No treatment is available for Lethologica.
Recently, while working with a student in my office hours, I was asked what a word was in Spanish so that he could complete his activity. He first grabbed the dictionary and then said “Wait, you’re much easier”. Although I laughed and usually tell my students that I’m not a dictionary and they should use the real thing, the next thing that he said was what stopped me from my usual teacherly lectures on the importance of learning words by lexical context and dictionaries. He said “Well, I mean, if it were an English word I was looking for, I wouldn’t have asked. I’ve never seen you forget a Spanish word or, if so, take more that a couple of seconds to remember one, but in English…well… But hey, at least your English grammar is good!”

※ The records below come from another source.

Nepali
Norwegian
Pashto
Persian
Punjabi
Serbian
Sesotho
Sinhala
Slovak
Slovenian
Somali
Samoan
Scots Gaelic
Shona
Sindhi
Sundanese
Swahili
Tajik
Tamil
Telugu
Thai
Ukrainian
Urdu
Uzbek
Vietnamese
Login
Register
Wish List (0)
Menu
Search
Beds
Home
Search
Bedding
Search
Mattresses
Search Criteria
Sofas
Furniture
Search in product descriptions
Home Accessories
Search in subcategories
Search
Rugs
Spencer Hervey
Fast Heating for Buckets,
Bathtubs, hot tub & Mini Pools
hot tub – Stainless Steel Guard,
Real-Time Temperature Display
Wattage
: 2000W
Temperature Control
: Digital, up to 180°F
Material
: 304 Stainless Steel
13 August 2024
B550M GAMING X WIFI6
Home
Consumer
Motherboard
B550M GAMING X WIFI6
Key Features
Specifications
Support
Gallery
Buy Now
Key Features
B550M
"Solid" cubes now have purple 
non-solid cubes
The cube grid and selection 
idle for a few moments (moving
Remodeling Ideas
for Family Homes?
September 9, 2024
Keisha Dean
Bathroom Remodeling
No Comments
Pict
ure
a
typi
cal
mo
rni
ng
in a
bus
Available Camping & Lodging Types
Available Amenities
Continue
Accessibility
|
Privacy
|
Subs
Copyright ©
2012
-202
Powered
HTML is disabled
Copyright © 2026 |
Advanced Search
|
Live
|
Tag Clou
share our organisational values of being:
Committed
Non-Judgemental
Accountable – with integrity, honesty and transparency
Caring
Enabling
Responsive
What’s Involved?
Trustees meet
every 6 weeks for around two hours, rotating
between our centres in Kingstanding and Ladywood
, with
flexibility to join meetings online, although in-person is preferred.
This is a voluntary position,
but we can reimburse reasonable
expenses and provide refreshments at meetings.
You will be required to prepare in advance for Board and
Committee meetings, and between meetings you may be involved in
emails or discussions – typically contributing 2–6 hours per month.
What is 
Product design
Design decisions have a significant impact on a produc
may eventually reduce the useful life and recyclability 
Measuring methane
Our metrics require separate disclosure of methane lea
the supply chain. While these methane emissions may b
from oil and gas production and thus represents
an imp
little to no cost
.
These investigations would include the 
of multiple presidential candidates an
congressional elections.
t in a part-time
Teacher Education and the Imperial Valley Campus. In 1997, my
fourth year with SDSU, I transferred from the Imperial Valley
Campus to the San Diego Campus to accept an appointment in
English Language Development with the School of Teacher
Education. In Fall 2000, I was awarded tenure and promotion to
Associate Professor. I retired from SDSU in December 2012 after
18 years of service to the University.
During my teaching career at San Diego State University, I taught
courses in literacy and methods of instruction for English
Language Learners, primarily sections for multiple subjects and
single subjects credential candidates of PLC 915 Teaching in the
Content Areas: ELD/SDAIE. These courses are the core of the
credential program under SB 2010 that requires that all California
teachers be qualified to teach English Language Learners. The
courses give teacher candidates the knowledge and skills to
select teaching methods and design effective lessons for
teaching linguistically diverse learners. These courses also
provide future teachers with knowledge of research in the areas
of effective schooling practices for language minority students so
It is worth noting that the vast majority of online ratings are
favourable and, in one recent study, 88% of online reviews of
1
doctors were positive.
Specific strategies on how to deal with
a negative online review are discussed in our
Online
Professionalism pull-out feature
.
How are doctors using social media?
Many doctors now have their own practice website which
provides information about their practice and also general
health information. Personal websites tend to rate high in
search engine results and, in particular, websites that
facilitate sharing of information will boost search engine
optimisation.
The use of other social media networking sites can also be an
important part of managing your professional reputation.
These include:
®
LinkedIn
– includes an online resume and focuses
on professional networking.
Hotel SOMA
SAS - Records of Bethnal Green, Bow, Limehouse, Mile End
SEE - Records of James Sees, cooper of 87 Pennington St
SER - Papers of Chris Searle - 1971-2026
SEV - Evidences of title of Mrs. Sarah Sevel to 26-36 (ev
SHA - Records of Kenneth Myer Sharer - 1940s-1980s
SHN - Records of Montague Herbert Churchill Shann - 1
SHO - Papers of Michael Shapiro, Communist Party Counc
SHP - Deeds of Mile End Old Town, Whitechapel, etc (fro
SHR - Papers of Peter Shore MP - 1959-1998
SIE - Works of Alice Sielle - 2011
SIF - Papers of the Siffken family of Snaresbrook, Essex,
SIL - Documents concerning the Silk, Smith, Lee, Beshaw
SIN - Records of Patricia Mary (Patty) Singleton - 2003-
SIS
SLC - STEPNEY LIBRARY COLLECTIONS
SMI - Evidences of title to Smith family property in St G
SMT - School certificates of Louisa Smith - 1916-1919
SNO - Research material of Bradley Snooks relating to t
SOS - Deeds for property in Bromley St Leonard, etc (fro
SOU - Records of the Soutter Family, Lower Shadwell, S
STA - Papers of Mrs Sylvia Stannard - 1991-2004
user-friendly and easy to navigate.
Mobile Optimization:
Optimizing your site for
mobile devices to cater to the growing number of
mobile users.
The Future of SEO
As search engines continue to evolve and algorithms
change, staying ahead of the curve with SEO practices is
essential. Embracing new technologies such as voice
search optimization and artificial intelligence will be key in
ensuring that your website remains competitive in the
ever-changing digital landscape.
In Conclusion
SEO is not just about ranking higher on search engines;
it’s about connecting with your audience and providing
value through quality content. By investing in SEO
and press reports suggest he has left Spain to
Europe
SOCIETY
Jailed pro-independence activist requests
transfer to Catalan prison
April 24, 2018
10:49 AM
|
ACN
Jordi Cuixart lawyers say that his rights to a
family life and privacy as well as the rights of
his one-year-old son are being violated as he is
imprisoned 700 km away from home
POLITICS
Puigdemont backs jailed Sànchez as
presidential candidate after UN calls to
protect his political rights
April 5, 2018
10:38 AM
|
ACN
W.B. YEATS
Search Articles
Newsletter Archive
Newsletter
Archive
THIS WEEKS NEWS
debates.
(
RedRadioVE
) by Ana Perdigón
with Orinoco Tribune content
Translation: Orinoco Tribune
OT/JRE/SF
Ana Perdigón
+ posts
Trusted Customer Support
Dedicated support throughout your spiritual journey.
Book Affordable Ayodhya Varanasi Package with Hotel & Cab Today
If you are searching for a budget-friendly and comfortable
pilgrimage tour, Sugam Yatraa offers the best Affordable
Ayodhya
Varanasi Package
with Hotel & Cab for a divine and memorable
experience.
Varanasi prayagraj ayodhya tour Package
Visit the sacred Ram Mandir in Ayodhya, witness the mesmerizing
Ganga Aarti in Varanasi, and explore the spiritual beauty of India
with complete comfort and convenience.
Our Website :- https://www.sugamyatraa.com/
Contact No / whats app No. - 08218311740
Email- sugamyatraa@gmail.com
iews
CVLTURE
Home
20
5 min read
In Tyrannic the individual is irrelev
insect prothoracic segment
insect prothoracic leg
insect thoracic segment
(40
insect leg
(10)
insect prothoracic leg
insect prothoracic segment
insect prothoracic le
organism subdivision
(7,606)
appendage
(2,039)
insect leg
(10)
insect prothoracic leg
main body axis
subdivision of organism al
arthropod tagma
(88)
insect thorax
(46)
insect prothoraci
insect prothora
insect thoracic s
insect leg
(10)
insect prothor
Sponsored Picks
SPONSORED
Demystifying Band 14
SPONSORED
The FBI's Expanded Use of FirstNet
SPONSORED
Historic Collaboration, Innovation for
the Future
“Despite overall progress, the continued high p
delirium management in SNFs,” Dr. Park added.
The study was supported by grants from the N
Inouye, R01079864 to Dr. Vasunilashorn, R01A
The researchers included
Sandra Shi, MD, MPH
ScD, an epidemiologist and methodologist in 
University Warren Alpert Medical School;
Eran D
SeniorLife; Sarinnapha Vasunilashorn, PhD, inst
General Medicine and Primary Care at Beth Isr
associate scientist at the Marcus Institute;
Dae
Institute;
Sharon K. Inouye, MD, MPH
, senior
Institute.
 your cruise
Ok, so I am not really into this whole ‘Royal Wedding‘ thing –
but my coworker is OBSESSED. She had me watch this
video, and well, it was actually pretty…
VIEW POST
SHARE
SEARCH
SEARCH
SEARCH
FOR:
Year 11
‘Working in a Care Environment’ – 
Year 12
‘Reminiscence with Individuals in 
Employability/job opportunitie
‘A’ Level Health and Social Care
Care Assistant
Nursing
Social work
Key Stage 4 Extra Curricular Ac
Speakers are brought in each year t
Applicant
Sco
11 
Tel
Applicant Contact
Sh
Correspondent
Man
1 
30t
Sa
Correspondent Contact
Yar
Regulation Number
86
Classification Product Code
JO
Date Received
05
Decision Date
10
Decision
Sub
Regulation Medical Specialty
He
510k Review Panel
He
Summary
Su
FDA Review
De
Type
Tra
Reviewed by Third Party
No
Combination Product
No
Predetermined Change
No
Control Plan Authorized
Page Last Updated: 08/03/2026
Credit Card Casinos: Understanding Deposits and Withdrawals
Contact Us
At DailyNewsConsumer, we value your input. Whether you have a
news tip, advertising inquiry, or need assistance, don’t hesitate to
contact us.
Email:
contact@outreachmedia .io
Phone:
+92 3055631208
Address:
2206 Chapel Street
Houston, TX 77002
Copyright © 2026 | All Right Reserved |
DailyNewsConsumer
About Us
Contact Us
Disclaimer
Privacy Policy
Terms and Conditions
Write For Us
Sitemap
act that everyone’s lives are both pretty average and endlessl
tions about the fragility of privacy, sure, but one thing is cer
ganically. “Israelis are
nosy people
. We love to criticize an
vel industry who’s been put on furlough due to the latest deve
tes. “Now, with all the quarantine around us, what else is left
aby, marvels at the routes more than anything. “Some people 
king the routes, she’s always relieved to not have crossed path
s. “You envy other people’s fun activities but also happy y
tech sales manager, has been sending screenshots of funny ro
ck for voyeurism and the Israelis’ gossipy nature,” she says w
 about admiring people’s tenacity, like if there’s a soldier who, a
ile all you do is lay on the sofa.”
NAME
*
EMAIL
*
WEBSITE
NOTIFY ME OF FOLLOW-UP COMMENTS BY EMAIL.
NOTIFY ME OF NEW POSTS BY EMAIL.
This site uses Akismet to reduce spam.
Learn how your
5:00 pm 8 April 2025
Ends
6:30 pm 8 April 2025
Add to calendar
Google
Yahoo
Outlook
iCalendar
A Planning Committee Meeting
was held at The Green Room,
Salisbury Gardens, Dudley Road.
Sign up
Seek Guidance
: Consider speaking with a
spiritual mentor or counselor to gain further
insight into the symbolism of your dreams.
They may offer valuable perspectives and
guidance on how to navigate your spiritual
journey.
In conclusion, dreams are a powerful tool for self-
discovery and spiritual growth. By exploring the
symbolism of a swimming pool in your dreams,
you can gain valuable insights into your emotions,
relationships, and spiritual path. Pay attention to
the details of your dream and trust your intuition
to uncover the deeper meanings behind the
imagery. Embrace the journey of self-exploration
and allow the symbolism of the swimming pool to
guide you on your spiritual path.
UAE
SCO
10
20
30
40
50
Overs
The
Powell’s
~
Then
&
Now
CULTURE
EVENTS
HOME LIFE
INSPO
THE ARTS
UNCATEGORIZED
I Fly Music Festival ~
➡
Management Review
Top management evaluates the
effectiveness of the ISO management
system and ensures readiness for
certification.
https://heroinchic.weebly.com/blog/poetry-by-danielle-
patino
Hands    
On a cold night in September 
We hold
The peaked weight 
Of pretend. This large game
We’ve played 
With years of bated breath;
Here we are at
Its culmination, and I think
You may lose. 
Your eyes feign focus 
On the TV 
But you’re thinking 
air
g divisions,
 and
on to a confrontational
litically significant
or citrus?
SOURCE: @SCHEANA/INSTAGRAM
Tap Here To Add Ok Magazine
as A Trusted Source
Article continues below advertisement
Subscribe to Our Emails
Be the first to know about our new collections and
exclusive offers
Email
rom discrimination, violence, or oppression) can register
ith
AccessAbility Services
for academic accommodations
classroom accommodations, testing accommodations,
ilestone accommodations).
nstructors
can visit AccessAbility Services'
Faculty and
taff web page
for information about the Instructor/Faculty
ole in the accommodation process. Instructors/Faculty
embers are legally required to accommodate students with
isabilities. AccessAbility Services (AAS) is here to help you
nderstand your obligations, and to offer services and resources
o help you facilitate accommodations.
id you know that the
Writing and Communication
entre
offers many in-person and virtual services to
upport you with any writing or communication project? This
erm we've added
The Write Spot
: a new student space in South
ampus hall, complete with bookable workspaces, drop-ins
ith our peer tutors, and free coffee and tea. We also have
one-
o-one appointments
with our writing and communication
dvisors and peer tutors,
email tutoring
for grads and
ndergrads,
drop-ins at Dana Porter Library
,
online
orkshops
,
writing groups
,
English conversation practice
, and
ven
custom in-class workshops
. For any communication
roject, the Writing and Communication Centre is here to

I cannot deny that I am the worst culprit of forgetting my English. I do this all of the time and it really drives me nuts and I assume everyone around me. Of course I forget my Spanish, and not nearly as much vocabulary as in English, but the funny thing is, I think I more often forget English words and experience first hand the combative relationship between language and parole. The hardest part is when trying to recall a conversation or experience in one language and communicating it in the other. This is when my third language comes out… Spanglish. I will either throw in some Spanish words, or more often then not, change word order and sentence structure in a way that mimics Spanish. Although, I will tell you, it is actually quite normal. You will quite often hear out of my mouth: “No, no, that doesn’t function (work)”, or “I will pass (give you something) this to you later”, or “It’s a very interesting… um, how do you say ‘temporada’ (season), in my life ? For more information on this, take a look at this article on Second Language influence in First Language Attrition.
It fascinates me, really and it makes me want to study neurolinguistics, dissect the brain and figure out why this happens. Mostly, though, it just makes me feel like I an uneducated, inarticulate one-and-a-half-lingual person who can’t quite… can’t quite… what’s the word?